3. The method as set forth in claim 1 wherein the back face of the buffing pad comprise a backing layer of polyethylene material, and including, prior to the pressing step, the step of heating the exposed surface of the polyethylene layer to the melting point of said material.

4. The method as set forth in claim 3 wherein said backing layer of polyethylene on the buffing pad and the polyethylene attachment surface of the back-up plate are of a circular shape and the diameter of the back-up plate surface is smaller than the diameter of the buffing pad layer, wherein the heating step comprises heating a center circular area of said buffing pad layer generally corresponding in diameter to the diameter of the back-up plate surface.

5. A method for mounting a backing member to the surface of an open pore polyurethane foam buffing pad comprising the steps of:

(1) providing a backing member made of a polyethylene material;

(2) heating a surface portion of the backing member to its melting temperature; and,

(3) pressing the heated surface portion against the surface of the foam pad to force the melted polyethylene into the open pores of the polyurethane foam to form a heat bond.

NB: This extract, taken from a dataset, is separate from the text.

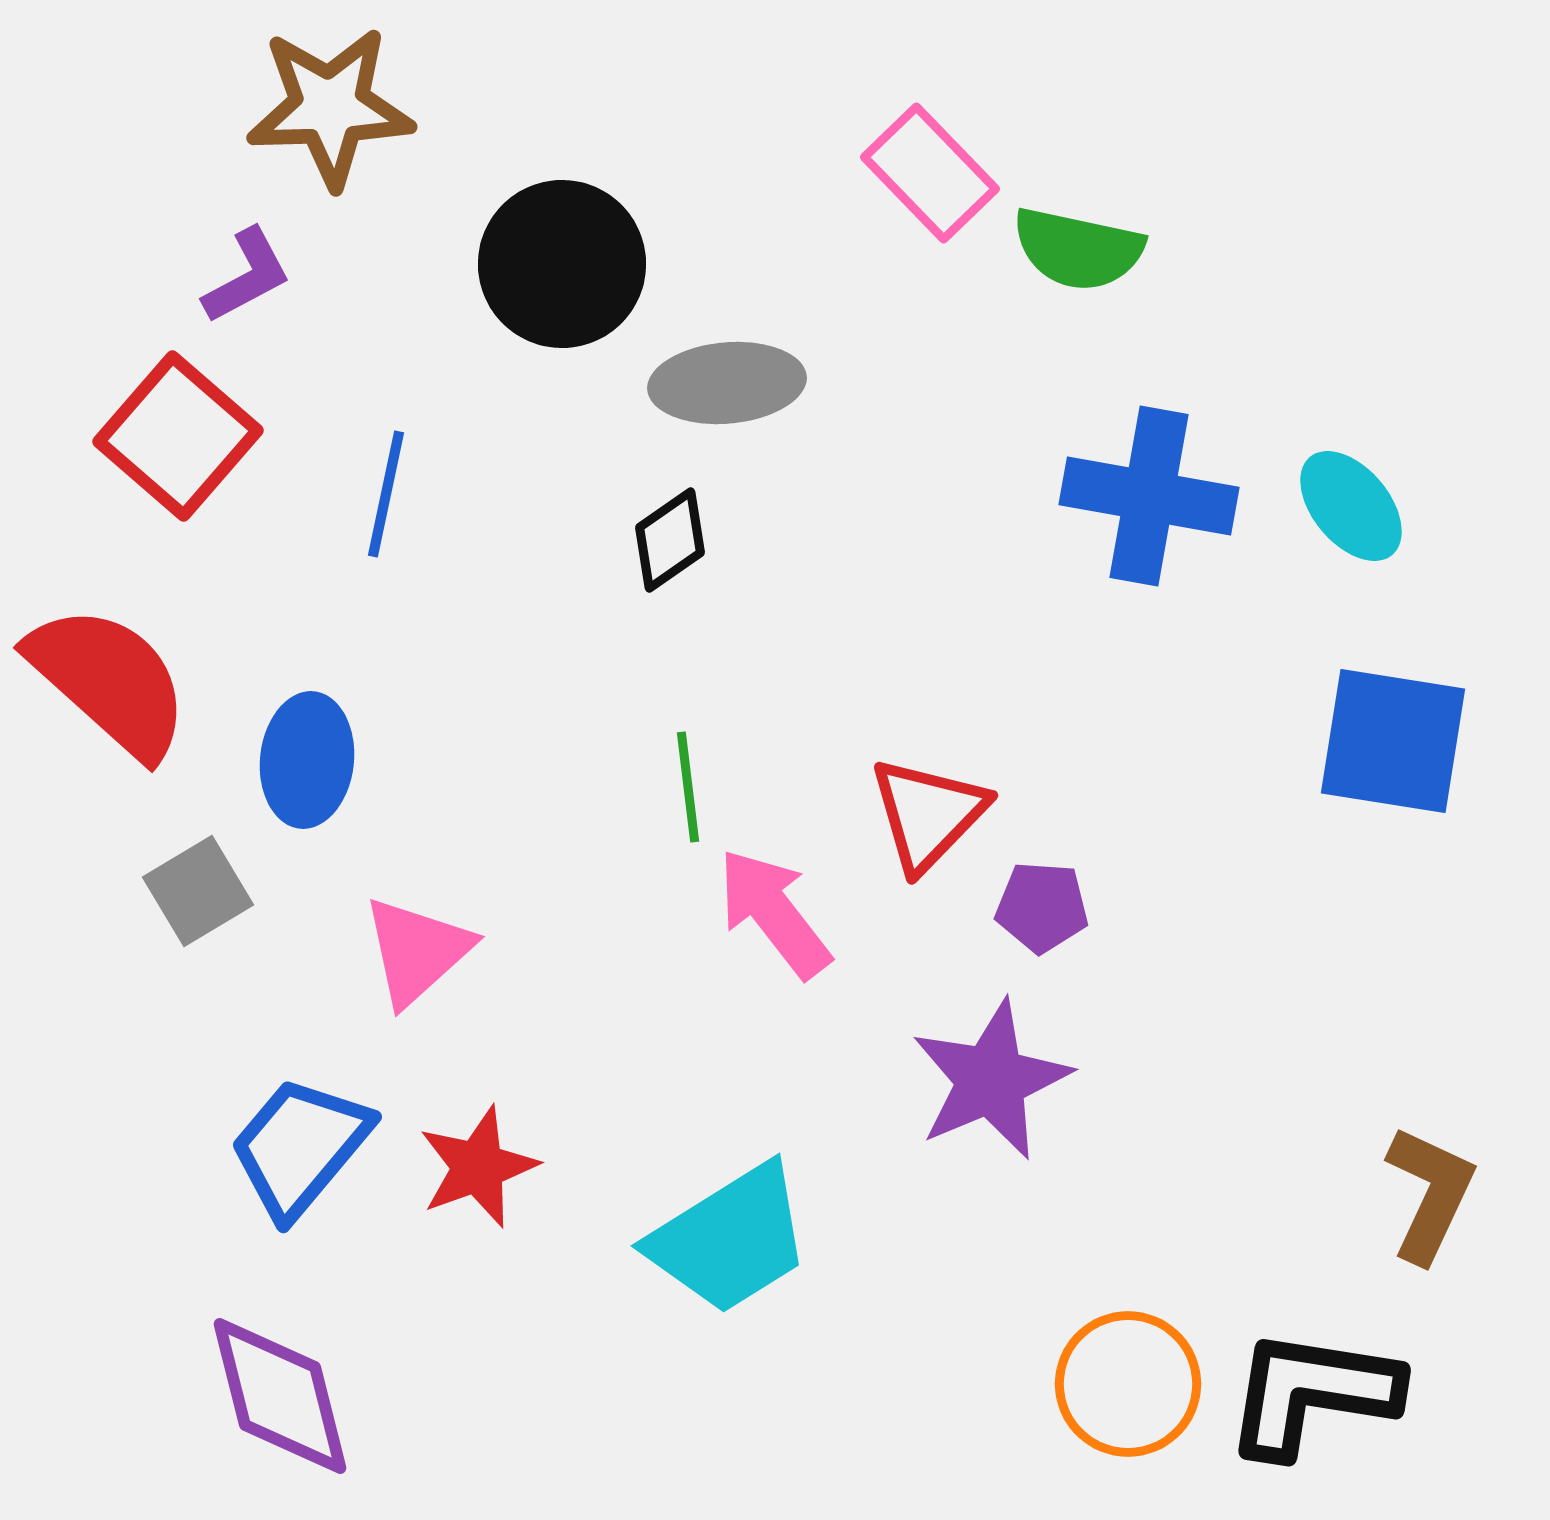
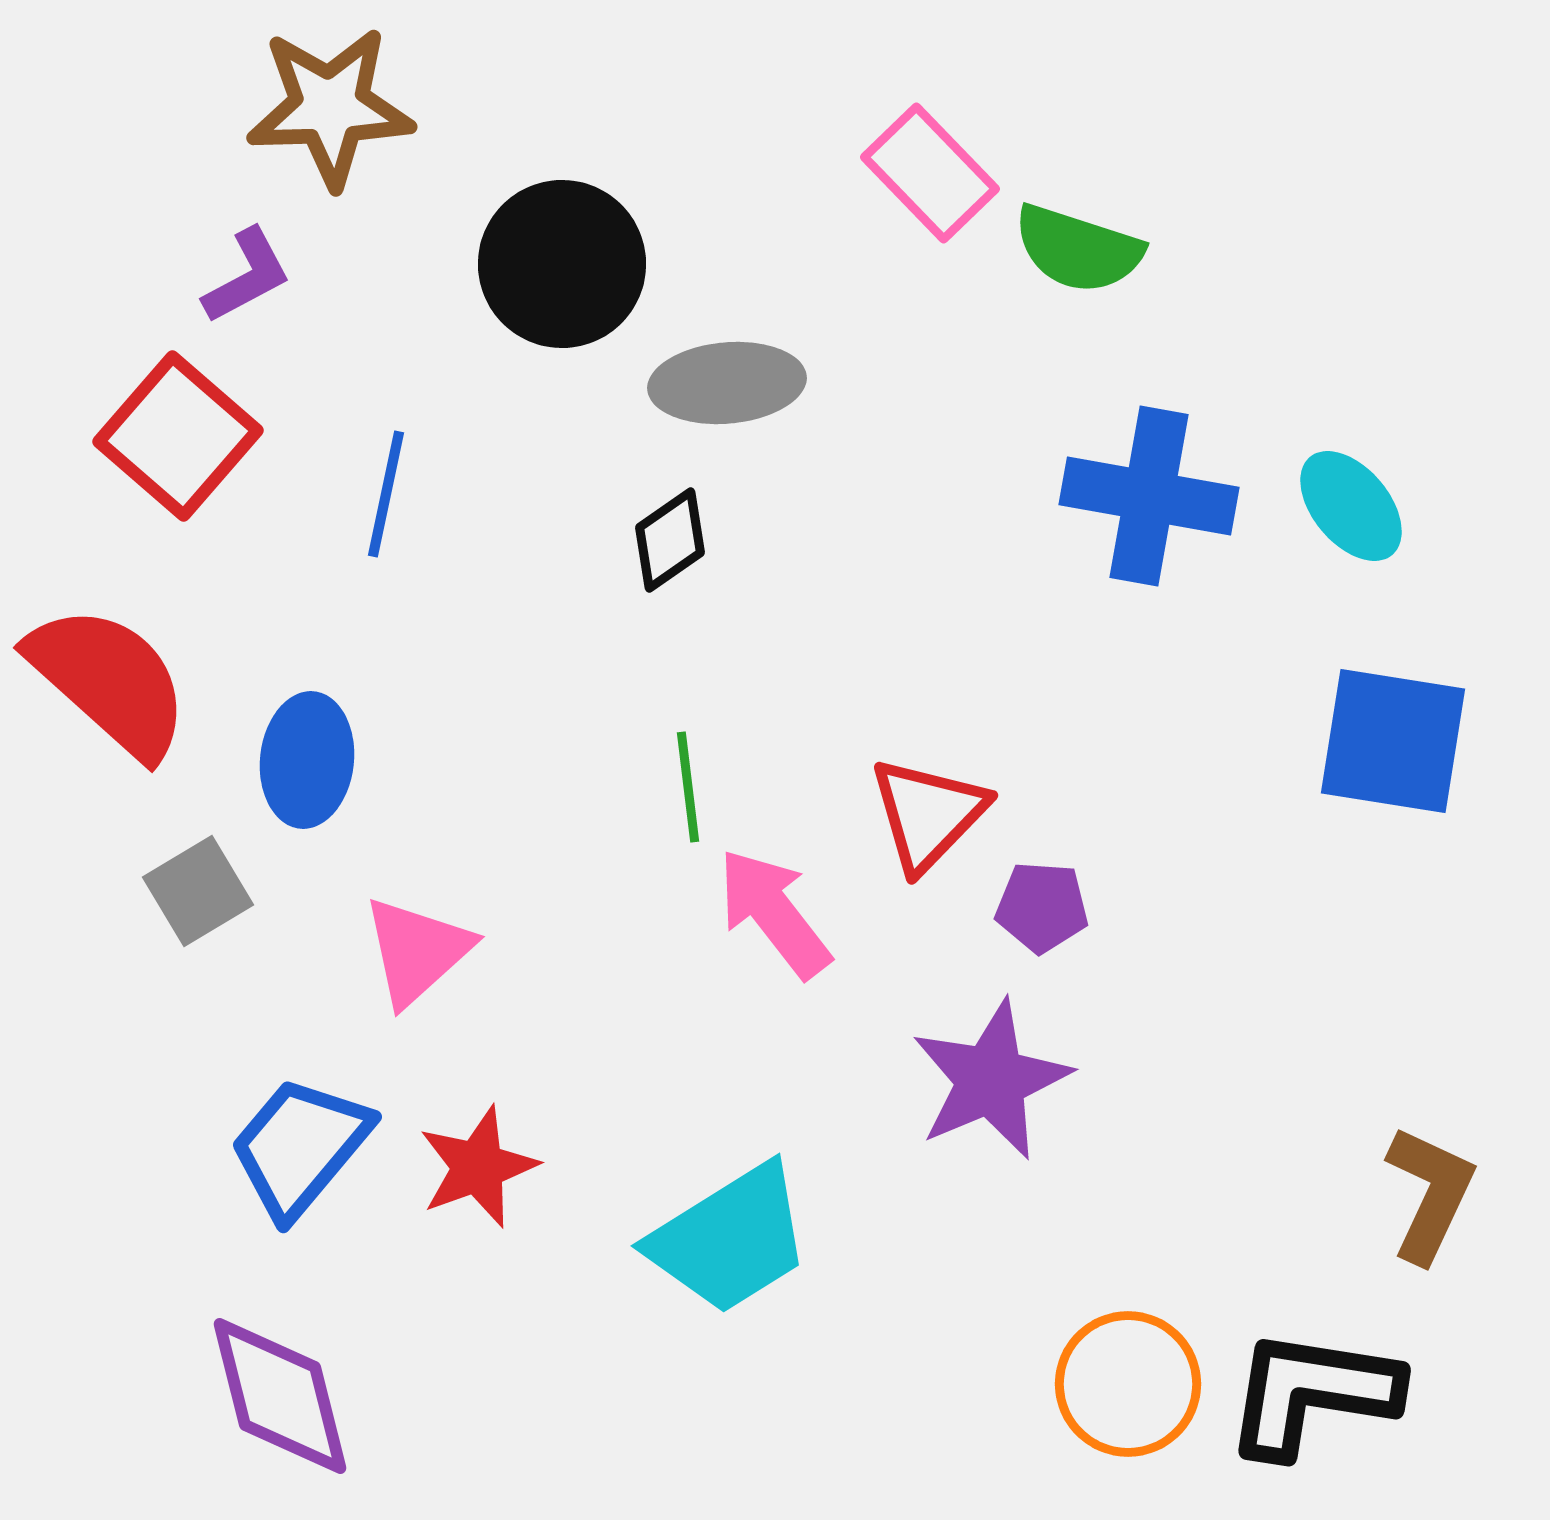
green semicircle: rotated 6 degrees clockwise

6. The method as set forth in claim 5 wherein the surface portion of the backing member is generally planar and said member further includes a generally planar back surface, and including the steps of:

(1) providing a back-up plate of a polyethylene material having a planar front face;

(2) heating the back-up plate front face and the backing member back surface to the melting temperature of the polyethylene material; and,

(3) pressing the heated front face and back surface together to form a heat bond.

7. The method as set forth in claim 6 including the steps of:

(1) forming said pad and said backing member with circular peripheral edges; and,

(2) during the first recited pressing step, forming the peripheral edge of the surface portion with an upturned convex shape to form a heat bonded upturned pad edge.

8. The method as set forth in claim 5 including the step of providing said back-up member with a back surface having a connector for attachment to a pad driver.

9. The method as set forth in claim 5 wherein the polyethylene material comprises a high density polyethylene.